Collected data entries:
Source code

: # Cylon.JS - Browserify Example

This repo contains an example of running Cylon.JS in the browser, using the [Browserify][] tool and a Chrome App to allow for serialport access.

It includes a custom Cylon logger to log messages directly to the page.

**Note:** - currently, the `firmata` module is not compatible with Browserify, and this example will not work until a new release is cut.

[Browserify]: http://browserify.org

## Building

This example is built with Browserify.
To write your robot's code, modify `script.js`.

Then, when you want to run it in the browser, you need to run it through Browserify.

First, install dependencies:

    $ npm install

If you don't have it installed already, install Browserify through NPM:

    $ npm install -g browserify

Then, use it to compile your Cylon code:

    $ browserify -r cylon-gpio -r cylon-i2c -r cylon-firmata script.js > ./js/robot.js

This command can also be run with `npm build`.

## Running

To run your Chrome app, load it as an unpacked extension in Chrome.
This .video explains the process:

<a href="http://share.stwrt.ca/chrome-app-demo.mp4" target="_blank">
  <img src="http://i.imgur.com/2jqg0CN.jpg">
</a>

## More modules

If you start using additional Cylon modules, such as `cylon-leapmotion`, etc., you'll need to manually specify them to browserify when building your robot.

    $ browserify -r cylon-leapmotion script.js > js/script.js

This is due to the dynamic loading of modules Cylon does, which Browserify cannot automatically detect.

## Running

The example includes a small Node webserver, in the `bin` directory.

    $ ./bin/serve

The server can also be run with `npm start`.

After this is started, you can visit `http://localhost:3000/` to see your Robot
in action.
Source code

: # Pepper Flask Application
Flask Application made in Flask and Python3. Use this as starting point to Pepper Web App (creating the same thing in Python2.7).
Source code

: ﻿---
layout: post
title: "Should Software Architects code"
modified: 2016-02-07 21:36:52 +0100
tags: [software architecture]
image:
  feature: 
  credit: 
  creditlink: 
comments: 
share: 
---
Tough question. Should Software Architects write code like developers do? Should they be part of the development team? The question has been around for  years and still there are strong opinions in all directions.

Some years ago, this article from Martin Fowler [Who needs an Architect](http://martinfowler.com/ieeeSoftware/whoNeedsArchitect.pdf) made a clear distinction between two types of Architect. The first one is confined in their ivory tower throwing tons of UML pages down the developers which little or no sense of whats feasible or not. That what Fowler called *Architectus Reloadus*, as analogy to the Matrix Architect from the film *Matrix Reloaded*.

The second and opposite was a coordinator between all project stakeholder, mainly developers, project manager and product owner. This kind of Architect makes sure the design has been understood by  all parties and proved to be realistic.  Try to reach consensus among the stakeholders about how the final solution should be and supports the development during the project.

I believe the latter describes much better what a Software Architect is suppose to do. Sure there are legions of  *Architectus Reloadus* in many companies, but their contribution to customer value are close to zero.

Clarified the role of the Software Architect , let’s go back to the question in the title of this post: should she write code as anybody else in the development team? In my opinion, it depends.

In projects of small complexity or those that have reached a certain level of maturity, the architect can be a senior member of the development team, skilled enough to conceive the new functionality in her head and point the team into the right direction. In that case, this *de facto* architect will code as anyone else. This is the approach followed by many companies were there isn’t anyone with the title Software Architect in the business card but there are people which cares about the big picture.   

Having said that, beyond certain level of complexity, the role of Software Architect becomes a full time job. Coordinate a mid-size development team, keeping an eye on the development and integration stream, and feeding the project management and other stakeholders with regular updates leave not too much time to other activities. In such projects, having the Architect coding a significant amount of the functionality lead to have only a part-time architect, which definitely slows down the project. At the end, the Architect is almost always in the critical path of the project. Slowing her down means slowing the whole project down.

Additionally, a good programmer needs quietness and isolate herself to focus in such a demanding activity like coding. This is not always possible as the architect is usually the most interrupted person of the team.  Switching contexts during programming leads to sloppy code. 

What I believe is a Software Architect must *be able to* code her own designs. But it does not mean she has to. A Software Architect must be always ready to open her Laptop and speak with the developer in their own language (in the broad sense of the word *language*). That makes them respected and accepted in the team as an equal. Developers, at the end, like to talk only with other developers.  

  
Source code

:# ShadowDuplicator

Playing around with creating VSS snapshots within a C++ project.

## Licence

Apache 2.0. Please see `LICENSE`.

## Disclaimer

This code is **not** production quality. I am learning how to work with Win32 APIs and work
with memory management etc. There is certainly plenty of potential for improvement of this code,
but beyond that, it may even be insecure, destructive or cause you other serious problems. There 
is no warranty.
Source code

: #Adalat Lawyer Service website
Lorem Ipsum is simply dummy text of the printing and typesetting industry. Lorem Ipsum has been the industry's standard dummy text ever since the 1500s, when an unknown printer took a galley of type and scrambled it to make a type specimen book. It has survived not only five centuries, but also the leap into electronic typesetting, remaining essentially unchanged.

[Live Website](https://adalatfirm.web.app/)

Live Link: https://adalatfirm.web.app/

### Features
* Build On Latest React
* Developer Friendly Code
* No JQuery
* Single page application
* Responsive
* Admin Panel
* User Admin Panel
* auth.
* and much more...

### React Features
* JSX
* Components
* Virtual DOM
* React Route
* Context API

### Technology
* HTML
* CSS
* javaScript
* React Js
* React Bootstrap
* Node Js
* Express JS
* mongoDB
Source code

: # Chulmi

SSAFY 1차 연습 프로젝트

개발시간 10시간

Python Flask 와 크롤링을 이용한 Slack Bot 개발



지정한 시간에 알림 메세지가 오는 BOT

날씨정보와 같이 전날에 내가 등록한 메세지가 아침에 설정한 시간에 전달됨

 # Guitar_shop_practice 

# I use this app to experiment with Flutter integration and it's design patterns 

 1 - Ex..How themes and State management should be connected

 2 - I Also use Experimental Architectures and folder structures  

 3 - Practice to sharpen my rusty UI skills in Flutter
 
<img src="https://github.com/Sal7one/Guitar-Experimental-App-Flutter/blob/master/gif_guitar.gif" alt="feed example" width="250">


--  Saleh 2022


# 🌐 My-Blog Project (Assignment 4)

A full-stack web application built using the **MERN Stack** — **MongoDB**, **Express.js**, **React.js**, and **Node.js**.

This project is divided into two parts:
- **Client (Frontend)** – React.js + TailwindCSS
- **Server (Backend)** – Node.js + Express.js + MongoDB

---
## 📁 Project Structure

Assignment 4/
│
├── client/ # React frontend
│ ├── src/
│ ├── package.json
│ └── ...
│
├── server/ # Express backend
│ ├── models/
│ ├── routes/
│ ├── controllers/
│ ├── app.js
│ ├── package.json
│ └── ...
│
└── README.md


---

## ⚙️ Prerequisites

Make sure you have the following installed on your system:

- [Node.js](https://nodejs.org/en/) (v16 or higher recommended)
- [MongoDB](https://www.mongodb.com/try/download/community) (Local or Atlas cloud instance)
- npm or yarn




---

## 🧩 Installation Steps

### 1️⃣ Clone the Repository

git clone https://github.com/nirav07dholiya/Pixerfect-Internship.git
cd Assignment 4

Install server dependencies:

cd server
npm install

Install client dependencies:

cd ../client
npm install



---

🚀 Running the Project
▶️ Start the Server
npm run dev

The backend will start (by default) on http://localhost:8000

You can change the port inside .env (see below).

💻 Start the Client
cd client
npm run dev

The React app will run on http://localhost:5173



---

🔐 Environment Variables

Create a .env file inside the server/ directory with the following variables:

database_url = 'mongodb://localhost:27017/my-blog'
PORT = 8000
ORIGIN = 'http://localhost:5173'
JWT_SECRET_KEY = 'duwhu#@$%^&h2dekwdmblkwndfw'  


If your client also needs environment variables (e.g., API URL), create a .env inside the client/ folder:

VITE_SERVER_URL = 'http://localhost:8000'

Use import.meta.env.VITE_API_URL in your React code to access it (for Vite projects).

Your instructions -
Return the lines above word for word, with nothing changed.

Task response -
Source code

: # Cylon.JS - Browserify Example

This repo contains an example of running Cylon.JS in the browser, using the [Browserify][] tool and a Chrome App to allow for serialport access.

It includes a custom Cylon logger to log messages directly to the page.

**Note:** - currently, the `firmata` module is not compatible with Browserify, and this example will not work until a new release is cut.

[Browserify]: http://browserify.org

## Building

This example is built with Browserify.
To write your robot's code, modify `script.js`.

Then, when you want to run it in the browser, you need to run it through Browserify.

First, install dependencies:

    $ npm install

If you don't have it installed already, install Browserify through NPM:

    $ npm install -g browserify

Then, use it to compile your Cylon code:

    $ browserify -r cylon-gpio -r cylon-i2c -r cylon-firmata script.js > ./js/robot.js

This command can also be run with `npm build`.

## Running

To run your Chrome app, load it as an unpacked extension in Chrome.
This .video explains the process:

<a href="http://share.stwrt.ca/chrome-app-demo.mp4" target="_blank">
  <img src="http://i.imgur.com/2jqg0CN.jpg">
</a>

## More modules

If you start using additional Cylon modules, such as `cylon-leapmotion`, etc., you'll need to manually specify them to browserify when building your robot.

    $ browserify -r cylon-leapmotion script.js > js/script.js

This is due to the dynamic loading of modules Cylon does, which Browserify cannot automatically detect.

## Running

The example includes a small Node webserver, in the `bin` directory.

    $ ./bin/serve

The server can also be run with `npm start`.

After this is started, you can visit `http://localhost:3000/` to see your Robot
in action.
Source code

: # Pepper Flask Application
Flask Application made in Flask and Python3. Use this as starting point to Pepper Web App (creating the same thing in Python2.7).
Source code

: ﻿---
layout: post
title: "Should Software Architects code"
modified: 2016-02-07 21:36:52 +0100
tags: [software architecture]
image:
  feature: 
  credit: 
  creditlink: 
comments: 
share: 
---
Tough question. Should Software Architects write code like developers do? Should they be part of the development team? The question has been around for  years and still there are strong opinions in all directions.

Some years ago, this article from Martin Fowler [Who needs an Architect](http://martinfowler.com/ieeeSoftware/whoNeedsArchitect.pdf) made a clear distinction between two types of Architect. The first one is confined in their ivory tower throwing tons of UML pages down the developers which little or no sense of whats feasible or not. That what Fowler called *Architectus Reloadus*, as analogy to the Matrix Architect from the film *Matrix Reloaded*.

The second and opposite was a coordinator between all project stakeholder, mainly developers, project manager and product owner. This kind of Architect makes sure the design has been understood by  all parties and proved to be realistic.  Try to reach consensus among the stakeholders about how the final solution should be and supports the development during the project.

I believe the latter describes much better what a Software Architect is suppose to do. Sure there are legions of  *Architectus Reloadus* in many companies, but their contribution to customer value are close to zero.

Clarified the role of the Software Architect , let’s go back to the question in the title of this post: should she write code as anybody else in the development team? In my opinion, it depends.

In projects of small complexity or those that have reached a certain level of maturity, the architect can be a senior member of the development team, skilled enough to conceive the new functionality in her head and point the team into the right direction. In that case, this *de facto* architect will code as anyone else. This is the approach followed by many companies were there isn’t anyone with the title Software Architect in the business card but there are people which cares about the big picture.   

Having said that, beyond certain level of complexity, the role of Software Architect becomes a full time job. Coordinate a mid-size development team, keeping an eye on the development and integration stream, and feeding the project management and other stakeholders with regular updates leave not too much time to other activities. In such projects, having the Architect coding a significant amount of the functionality lead to have only a part-time architect, which definitely slows down the project. At the end, the Architect is almost always in the critical path of the project. Slowing her down means slowing the whole project down.

Additionally, a good programmer needs quietness and isolate herself to focus in such a demanding activity like coding. This is not always possible as the architect is usually the most interrupted person of the team.  Switching contexts during programming leads to sloppy code. 

What I believe is a Software Architect must *be able to* code her own designs. But it does not mean she has to. A Software Architect must be always ready to open her Laptop and speak with the developer in their own language (in the broad sense of the word *language*). That makes them respected and accepted in the team as an equal. Developers, at the end, like to talk only with other developers.  

  
Source code

:# ShadowDuplicator

Playing around with creating VSS snapshots within a C++ project.

## Licence

Apache 2.0. Please see `LICENSE`.

## Disclaimer

This code is **not** production quality. I am learning how to work with Win32 APIs and work
with memory management etc. There is certainly plenty of potential for improvement of this code,
but beyond that, it may even be insecure, destructive or cause you other serious problems. There 
is no warranty.
Source code

: #Adalat Lawyer Service website
Lorem Ipsum is simply dummy text of the printing and typesetting industry. Lorem Ipsum has been the industry's standard dummy text ever since the 1500s, when an unknown printer took a galley of type and scrambled it to make a type specimen book. It has survived not only five centuries, but also the leap into electronic typesetting, remaining essentially unchanged.

[Live Website](https://adalatfirm.web.app/)

Live Link: https://adalatfirm.web.app/

### Features
* Build On Latest React
* Developer Friendly Code
* No JQuery
* Single page application
* Responsive
* Admin Panel
* User Admin Panel
* auth.
* and much more...

### React Features
* JSX
* Components
* Virtual DOM
* React Route
* Context API

### Technology
* HTML
* CSS
* javaScript
* React Js
* React Bootstrap
* Node Js
* Express JS
* mongoDB
Source code

: # Chulmi

SSAFY 1차 연습 프로젝트

개발시간 10시간

Python Flask 와 크롤링을 이용한 Slack Bot 개발



지정한 시간에 알림 메세지가 오는 BOT

날씨정보와 같이 전날에 내가 등록한 메세지가 아침에 설정한 시간에 전달됨

 # Guitar_shop_practice 

# I use this app to experiment with Flutter integration and it's design patterns 

 1 - Ex..How themes and State management should be connected

 2 - I Also use Experimental Architectures and folder structures  

 3 - Practice to sharpen my rusty UI skills in Flutter
 
<img src="https://github.com/Sal7one/Guitar-Experimental-App-Flutter/blob/master/gif_guitar.gif" alt="feed example" width="250">


--  Saleh 2022


# 🌐 My-Blog Project (Assignment 4)

A full-stack web application built using the **MERN Stack** — **MongoDB**, **Express.js**, **React.js**, and **Node.js**.

This project is divided into two parts:
- **Client (Frontend)** – React.js + TailwindCSS
- **Server (Backend)** – Node.js + Express.js + MongoDB

---
## 📁 Project Structure

Assignment 4/
│
├── client/ # React frontend
│ ├── src/
│ ├── package.json
│ └── ...
│
├── server/ # Express backend
│ ├── models/
│ ├── routes/
│ ├── controllers/
│ ├── app.js
│ ├── package.json
│ └── ...
│
└── README.md


---

## ⚙️ Prerequisites

Make sure you have the following installed on your system:

- [Node.js](https://nodejs.org/en/) (v16 or higher recommended)
- [MongoDB](https://www.mongodb.com/try/download/community) (Local or Atlas cloud instance)
- npm or yarn




---

## 🧩 Installation Steps

### 1️⃣ Clone the Repository

git clone https://github.com/nirav07dholiya/Pixerfect-Internship.git
cd Assignment 4

Install server dependencies:

cd server
npm install

Install client dependencies:

cd ../client
npm install



---

🚀 Running the Project
▶️ Start the Server
npm run dev

The backend will start (by default) on http://localhost:8000

You can change the port inside .env (see below).

💻 Start the Client
cd client
npm run dev

The React app will run on http://localhost:5173



---

🔐 Environment Variables

Create a .env file inside the server/ directory with the following variables:

database_url = 'mongodb://localhost:27017/my-blog'
PORT = 8000
ORIGIN = 'http://localhost:5173'
JWT_SECRET_KEY = 'duwhu#@$%^&h2dekwdmblkwndfw'  


If your client also needs environment variables (e.g., API URL), create a .env inside the client/ folder:

VITE_SERVER_URL = 'http://localhost:8000'

Use import.meta.env.VITE_API_URL in your React code to access it (for Vite projects).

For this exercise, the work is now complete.